*What this exercise asks*.
a: Translate this sentence from the ping monitoring post into French: "This amazing script can ping very fast multiple hosts in parallel"
b: Answer these questions from the ping monitoring post:
(i) What default number of processes does Script 1 set?
(ii) What usage message does Script 1 print when no argument is given?
(iii) What is the first IP address in the set command of Script 2?
c: Carry on writing the ping monitoring post from the point where it stops.

*Source document*.

┄┄┄┄┄┄┄┄┄┄┄┄┄┄┄┄┄┄┄┄

0

I am looking to build a script where I can monitor a file of IPs with ping command when Up or Down.

I have found two excellent methods on stackoverflow and i am trying to combine them but whatever I do it does not work. I am reading man shell to learn for future as well but I think I am missing something and cannot make it work.

Script 1:

I cannot seem to find the script i found on stackoverflow but found the same under this resource: (Bash and Ping) section in: https://jmanteau.fr/posts/the-facets-of-ping/#check-if-many-hosts-are-alive

This amazing script can ping very fast multiple hosts in parallel

#!/bin/bash

argc=$#
if [ $# -lt 1 ]
then
   echo "Usage: $0 <ip-list-file>"
   exit 1
fi

hosts=$1

function customping 
{
    DATE=$(date '+%d/%m/%Y %H:%M:%S')
    ping -c 1 -W 1 $1 >/dev/null 2>&1 && echo "$DATE Node $1 is UP" || echo -e "\033[1;31m $DATE Node $1 is DOWN \033[0m"
# ping -c 1 -W 1 $1 >/dev/null 2>&1 && echo "$DATE Node $1 is UP" || echo "$DATE Node $1 is DOWN"
# sleep 0.01s
}

T="$(date +%s%N)"

DEFAULT_NO_OF_PROC=8
noofproc=$DEFAULT_NO_OF_PROC

if [ -n "$2" ] #user-set no. of process instead of default
then
  noofproc=$2
  echo "Max processes: $noofproc"
fi

export -f customping && cat $hosts | xargs -n 1 -P $noofproc -I{} bash -c 'customping {}' \;

Script 2:

https://stackoverflow.com/a/4708831/19313640

This amazing script loops through the IPs and shows if down or up (monitoring)

function check_health {

set 192.168.10.1 192.168.10.2 192.168.10.3 192.168.10.4 192.168.10.5 192.168.10.6 192.168.10.7 192.168.10.8 192.168.10.9 192.168.10.10 192.168.10.11 192.168.10.12 192.168.10.13

trap exit 2

for ipnumber in "$@"; do
  DATE=$(date '+%d/%m/%Y %H:%M:%S')
  ping -c 1 -t 1 $ipnumber > /dev/null
  [ $? -eq 0 ] && echo -e "|\033[1;36m $DATE \033[0m" "|\033[1;32m Node |"$ipnumber "| UP \033[0m" | column -t -s "|"
done

while true; do
  i=1
  for ipnumber in "$@"; do
    statusname=up$i
    laststatus=${!statusname:-0}
    ping -c 1 -t 1 $ipnumber > /dev/null
    ok=$?
    eval $statusname=$ok
    if [ ${!statusname} -ne $laststatus ]; then
      # echo $DATE Status changed for $ipnumber
      DATE=$(date '+%d/%m/%Y %H:%M:%S')

┄┄┄┄┄┄┄┄┄┄┄┄┄┄┄┄┄┄┄┄

Collected data
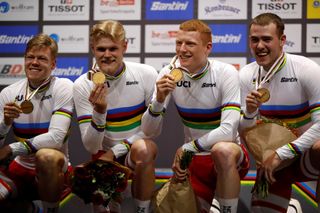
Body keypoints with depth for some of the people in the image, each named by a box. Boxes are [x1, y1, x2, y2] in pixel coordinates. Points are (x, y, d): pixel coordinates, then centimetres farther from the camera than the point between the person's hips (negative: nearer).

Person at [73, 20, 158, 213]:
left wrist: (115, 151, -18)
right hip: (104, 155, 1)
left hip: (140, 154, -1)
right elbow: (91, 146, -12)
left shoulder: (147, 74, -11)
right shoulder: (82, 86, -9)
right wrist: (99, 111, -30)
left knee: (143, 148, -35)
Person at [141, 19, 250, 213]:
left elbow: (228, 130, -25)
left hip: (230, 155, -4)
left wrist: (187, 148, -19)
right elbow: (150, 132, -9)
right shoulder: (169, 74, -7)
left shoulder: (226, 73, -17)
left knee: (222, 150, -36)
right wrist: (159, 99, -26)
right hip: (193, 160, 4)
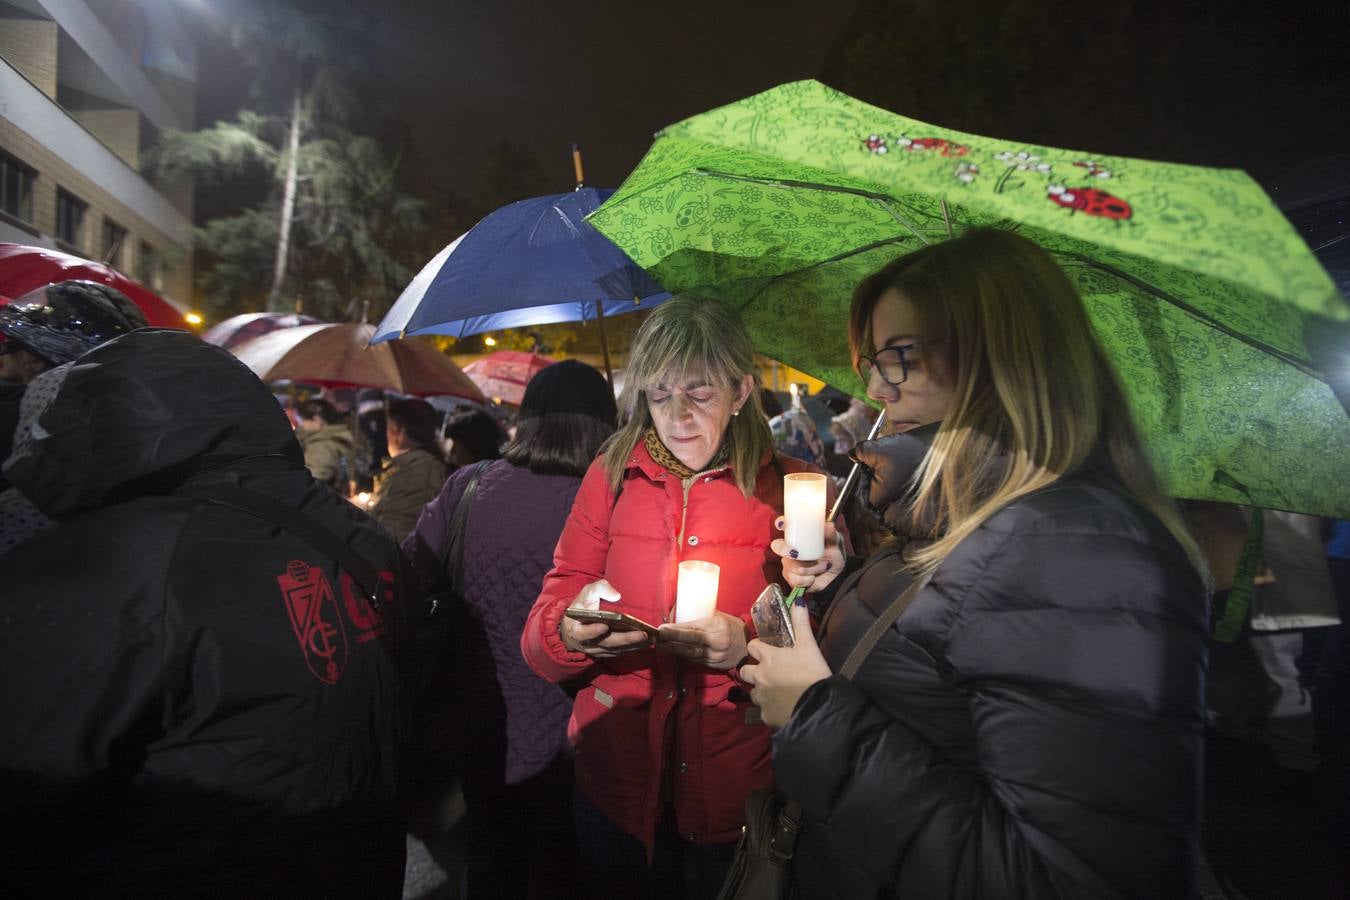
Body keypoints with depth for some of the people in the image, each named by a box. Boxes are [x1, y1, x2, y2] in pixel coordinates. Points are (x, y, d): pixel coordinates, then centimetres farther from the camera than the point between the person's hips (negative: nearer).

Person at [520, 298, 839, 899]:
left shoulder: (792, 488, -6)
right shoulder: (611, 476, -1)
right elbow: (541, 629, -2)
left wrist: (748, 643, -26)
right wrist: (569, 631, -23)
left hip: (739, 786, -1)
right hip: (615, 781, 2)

┄┄┄┄┄┄┄┄┄┄┄┄┄┄┄┄┄┄┄┄

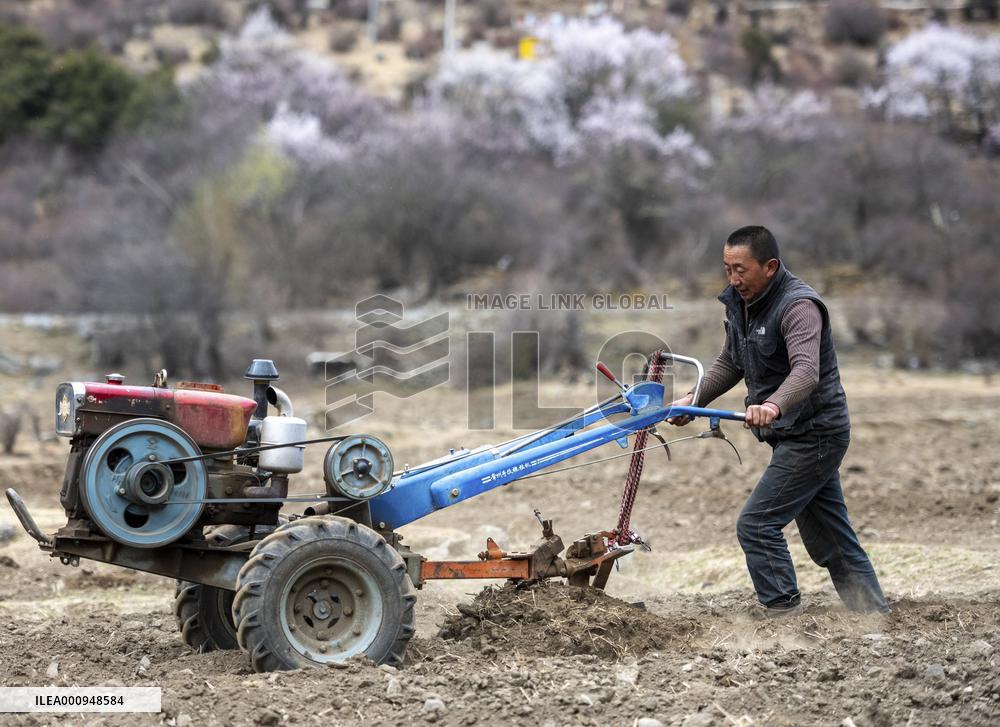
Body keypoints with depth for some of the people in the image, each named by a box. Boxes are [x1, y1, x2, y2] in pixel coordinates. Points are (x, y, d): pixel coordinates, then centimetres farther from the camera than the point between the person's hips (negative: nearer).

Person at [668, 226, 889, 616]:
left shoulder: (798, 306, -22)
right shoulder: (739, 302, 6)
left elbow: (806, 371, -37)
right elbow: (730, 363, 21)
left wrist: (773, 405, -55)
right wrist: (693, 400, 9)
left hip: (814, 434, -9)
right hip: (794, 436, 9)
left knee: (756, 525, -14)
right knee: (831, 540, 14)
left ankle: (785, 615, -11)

┄┄┄┄┄┄┄┄┄┄┄┄┄┄┄┄┄┄┄┄

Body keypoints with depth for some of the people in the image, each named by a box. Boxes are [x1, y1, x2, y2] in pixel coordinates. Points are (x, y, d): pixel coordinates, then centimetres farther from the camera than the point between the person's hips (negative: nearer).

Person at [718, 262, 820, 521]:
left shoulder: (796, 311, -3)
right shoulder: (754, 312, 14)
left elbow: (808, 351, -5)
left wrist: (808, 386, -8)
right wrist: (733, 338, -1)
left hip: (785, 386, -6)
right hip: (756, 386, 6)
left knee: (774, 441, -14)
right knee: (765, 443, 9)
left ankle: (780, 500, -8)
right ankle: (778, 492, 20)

┄┄┄┄┄┄┄┄┄┄┄┄┄┄┄┄┄┄┄┄

*Answers per task*.
a: Ce script étonnant peut pinguer très rapidement plusieurs hôtes en parallèle

b:
(i) 8
(ii) "Usage: $0 <ip-list-file>"
(iii) 192.168.10.1

c:
      if [ $ok -eq 0 ]; then
        echo -e "|\033[1;36m $DATE \033[0m" "|\033[1;32m Node |"$ipnumber "| UP \033[0m" | column -t -s "|"
      else
        echo -e "|\033[1;36m $DATE \033[0m" "|\033[1;31m Node |"$ipnumber "| DOWN \033[0m" | column -t -s "|"
      fi
    fi
    i=$(($i + 1))
  done
 # sleep 1
done

}

So my question is how to put these 2 scripts together and make it completely in parallel as first script and by reading a file instead of "set" in second script, but also with the monitor capabilities of the second script.

Edit: If it is complicated to make this work at least how can i make the second script read a file as argument as the first script does?

I hope I was thorough and gave enough info of what i am trying to do.

Thank you.


Update:

Hello again, I have manage to made it work in a messy code.

#!/bin/bash

trap exit 2

argc=$#
if [ $# -lt 1 ]
then
   echo "Usage: $0 <ip-list-file>"
   exit 1
fi

hosts=$1


function check_live {

  trap exit 2

  DATE=$(date '+%d/%m/%Y %H:%M:%S')
    ping -c 1 -t 1 $1 > /dev/null
    [ $? -eq 0 ] && echo -e "|\033[1;36m  $DATE \033[0m" "|\033[1;32m Node |"$1 "| UP \033[0m" | column -t -s "|"
    # sleep 1
}

function check_health {

  trap exit 2

#  DATE=$(date '+%d/%m/%Y %H:%M:%S')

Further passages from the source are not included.